But El noted the district also made huge gains in NAEP scores during that time, an achievement untouched but overshadowed by the scandal. “I would be remiss if I didn’t point to the hard work that many educators put in,” he said. “We focused on the basics. Literacy instruction in elementary school. Autonomy for principals. We invested in professional development. Those things were overshadowed by the cheating scandal. And they were good things for kids.”

The setting for Education Nation was not perfect — the big tent in Rockefeller Plaza is a good idea in theory, but the humidity and poor audio were ever-present distractions. And while this year’s session was far more substantive, future years should stop belaboring the problems and focus instead on how to solve them. Panels featuring districts that have been successful at “what works,” with ideas and content that are easily imitated and replicated, would be a valuable start.

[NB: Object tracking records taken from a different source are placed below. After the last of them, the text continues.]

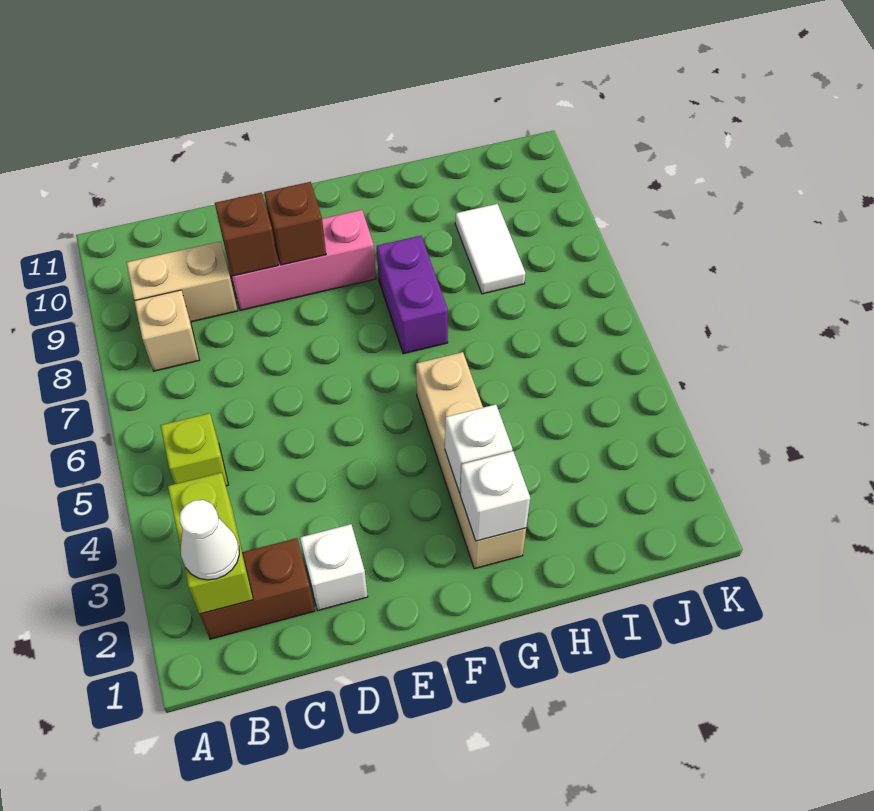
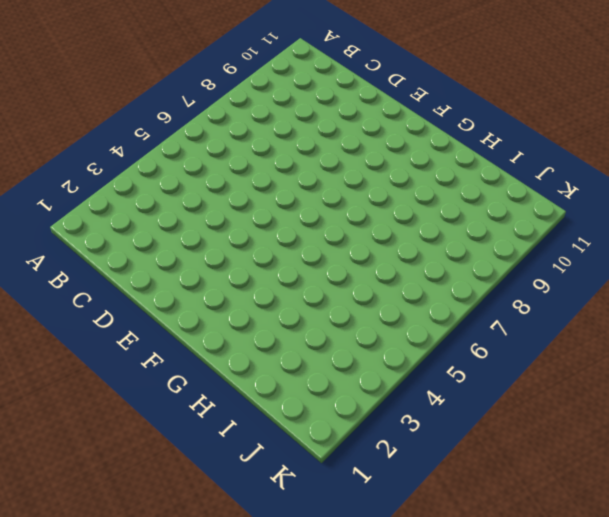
none -> brown 1x2 brick [200,538,315,639]
none -> lime 1x1 brick [160,413,228,486]
none -> tan 1x1 brick [135,290,199,371]

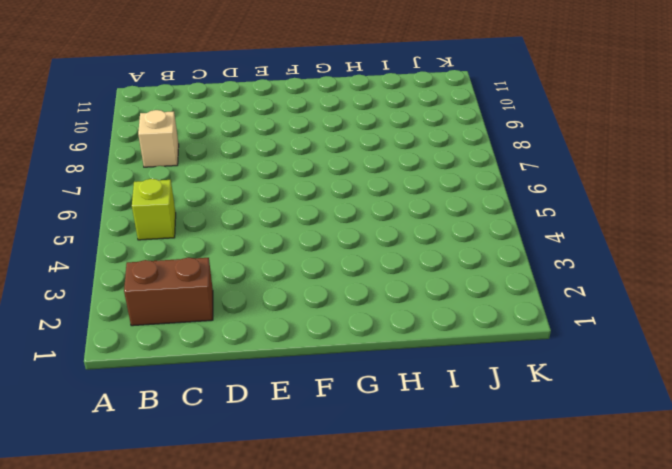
none -> tan 1x2 brick [127,241,238,322]
none -> white 1x1 brick [300,524,368,610]
none -> pink 1x3 brick [224,210,376,310]

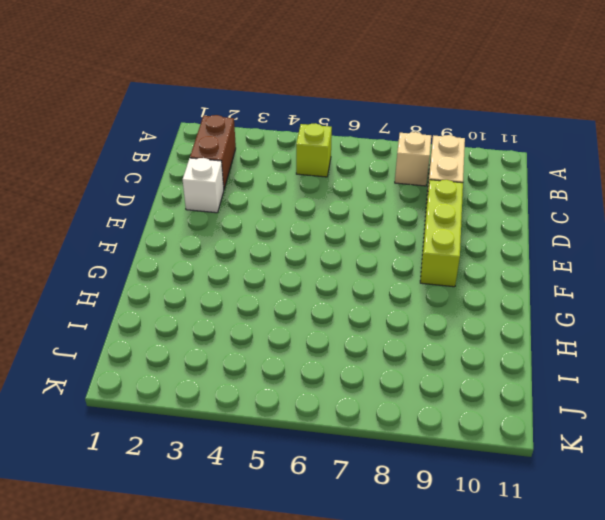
lime 1x3 brick [420,180,463,287] -> pink 1x3 brick [224,210,376,310]
none -> tan 1x4 brick [416,352,526,569]
none -> purple 1x2 brick [377,236,448,354]
none -> white 1x2 tile [455,204,526,294]

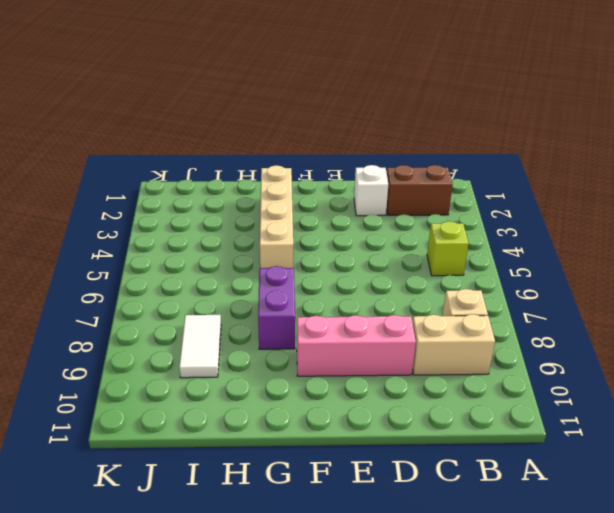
none -> lime 1x2 brick [168,473,253,614]
none -> brown 1x1 brick [215,193,278,276]
none -> brown 1x1 brick [264,182,326,265]

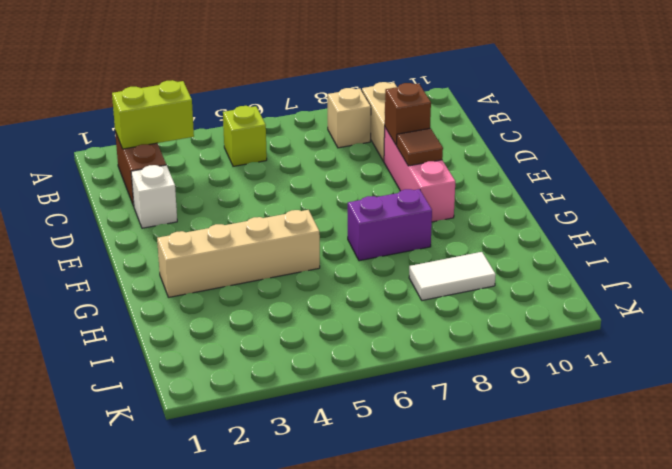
brown 1x1 tile [397,128,443,166] -> brown 1x1 brick [264,182,326,265]
none -> white 1x1 brick [460,451,530,541]
none -> white 1x1 brick [445,404,512,493]
none -> white 1x1 cone [179,500,239,580]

Chances are good that will happen. The National School Boards Association (NSBA) had a strong presence in the planning and execution of the meeting. Anne L. Bryant, our executive director, met with NBC officials about the content and answered audience questions in a video Q&A format prior to the event. Mary Broderick, NSBA’s president, was featured in a panel session with the mayors of Albuquerque, Baltimore, and Newark.

“What we’ve heard from the last two days of this conference is that we need to come together around a sense of urgency,” Broderick said during her session, noting that it takes a shared vision between the school board, the mayor’s office, and the community. “The vision needs to be of excellence. If that cohesive message can be carried through our schools … there’s nothing off the table.”